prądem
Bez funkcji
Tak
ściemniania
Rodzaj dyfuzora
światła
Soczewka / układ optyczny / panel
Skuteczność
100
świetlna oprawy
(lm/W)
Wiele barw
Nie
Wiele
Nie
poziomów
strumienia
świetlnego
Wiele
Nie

◆ ◆ ◆ ◆

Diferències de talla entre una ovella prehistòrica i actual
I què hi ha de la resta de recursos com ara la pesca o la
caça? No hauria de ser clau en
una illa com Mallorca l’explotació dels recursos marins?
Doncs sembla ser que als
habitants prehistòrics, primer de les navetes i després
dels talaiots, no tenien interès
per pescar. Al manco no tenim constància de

◆ ◆ ◆ ◆

Try it:
What do the lines above say from the one containing "Doncs sembla ser que als" down to the one containing "per pescar. Al manco no tenim constància de"? Return them exactly, both end lines included, and only them.

Answer to the exercise:
Doncs sembla ser que als
habitants prehistòrics, primer de les navetes i després
dels talaiots, no tenien interès
per pescar. Al manco no tenim constància de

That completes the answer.